Concept

Church (building)

Summary
A church, church building, or church house is a building used for Christian worship services and other Christian religious activities. The earliest identified Christian church is a house church founded between 233 and 256. Sometimes, the word church is used by analogy and simplicity for the buildings of other religions, such as mosques and synagogues. Church is also used to describe a body or an assembly of Christian believers, while "the Church" may be used to refer to the worldwide Christian religious community as a whole. In traditional Christian architecture, the plan view of a church often forms a Christian cross with the center aisle and seating representing the vertical beam and the bema and altar forming the horizontal.
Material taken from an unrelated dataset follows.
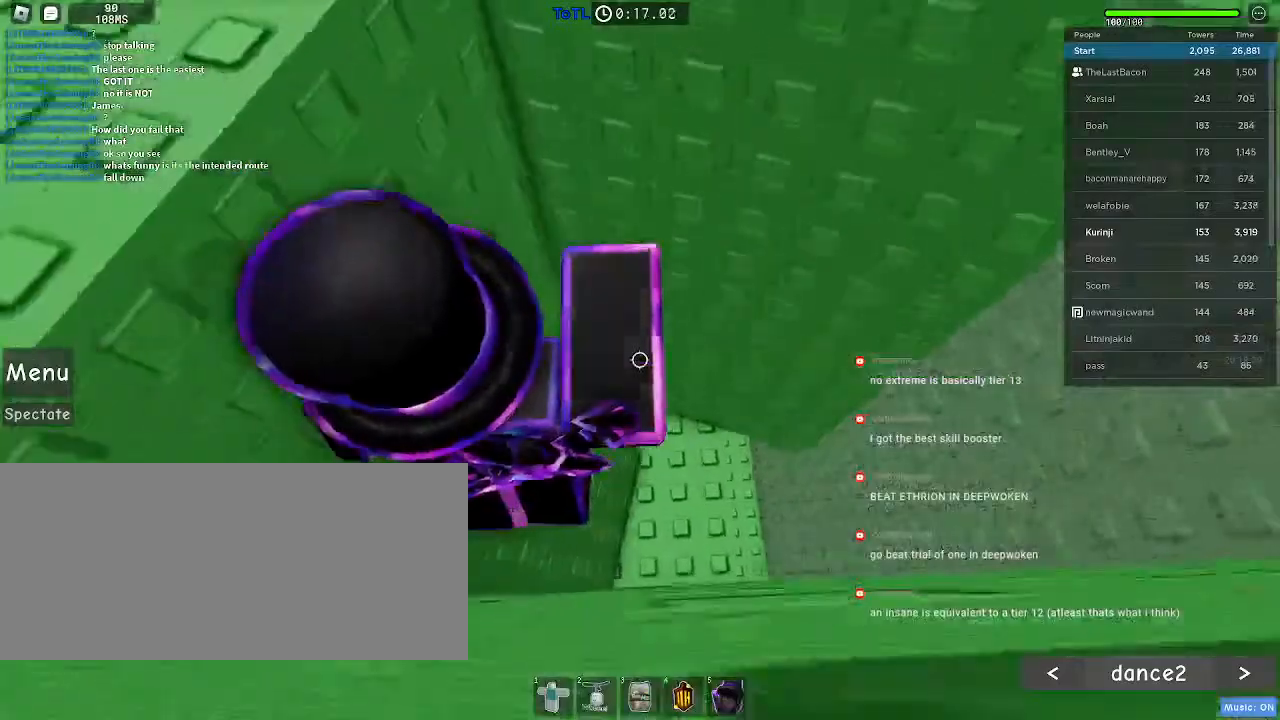
{"keys": ["w"], "mouse": [], "events": [[183, "w", "down"], [216, "space", "up"], [333, "a", "up"]]}
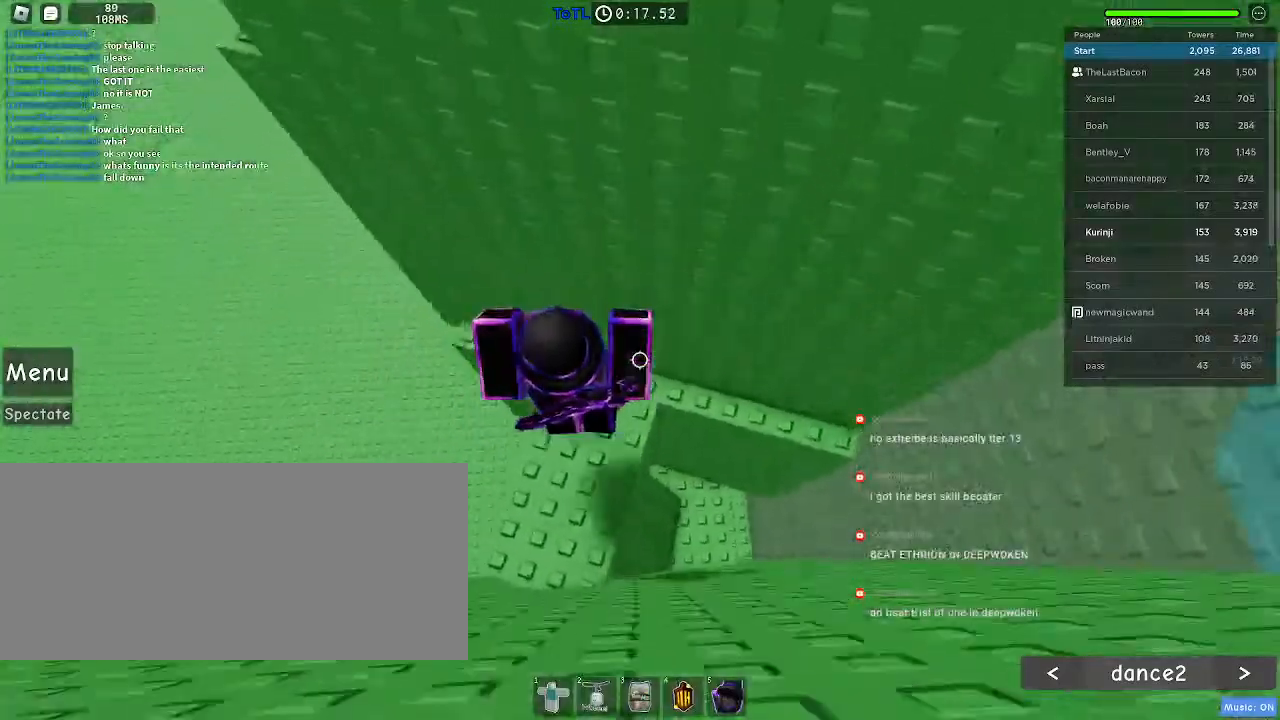
{"keys": ["a"], "mouse": [], "events": [[183, "a", "down"], [200, "w", "up"]]}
Towers or domes may inspire contemplation of the heavens. Modern churches have a variety of architectural styles and layouts. Some buildings designed for other purposes have been converted to churches, while many original church buildings have been put to other uses. From the 11th through the 14th centuries, there was a wave of church construction in Western Europe. The word church is derived from Old English cirice, "place of assemblage set aside for Christian worship", from the Proto-Germanic kirika. This was probably borrowed via the Gothic from the Greek kyriake (oikia), kyriakon doma, "the Lord's (house)", from kyrios, "ruler, lord". Kyrios in turn comes from the Proto-Indo-European language root meaning "to swell". The Greek kyriakon, "of the Lord", was used of houses of Christian worship since 300 AD, especially in the East, although it was less common in this sense than ekklesia or basilike. The earliest archeologically identified Christian church is a house church (domus ecclesiae), the Dura-Europos church, founded between 233 and 256. In the second half of the 3rd century AD, the first purpose-built halls for Christian worship (aula ecclesiae) began to be constructed. Although many of these were destroyed early in the next century during the Diocletianic Persecution.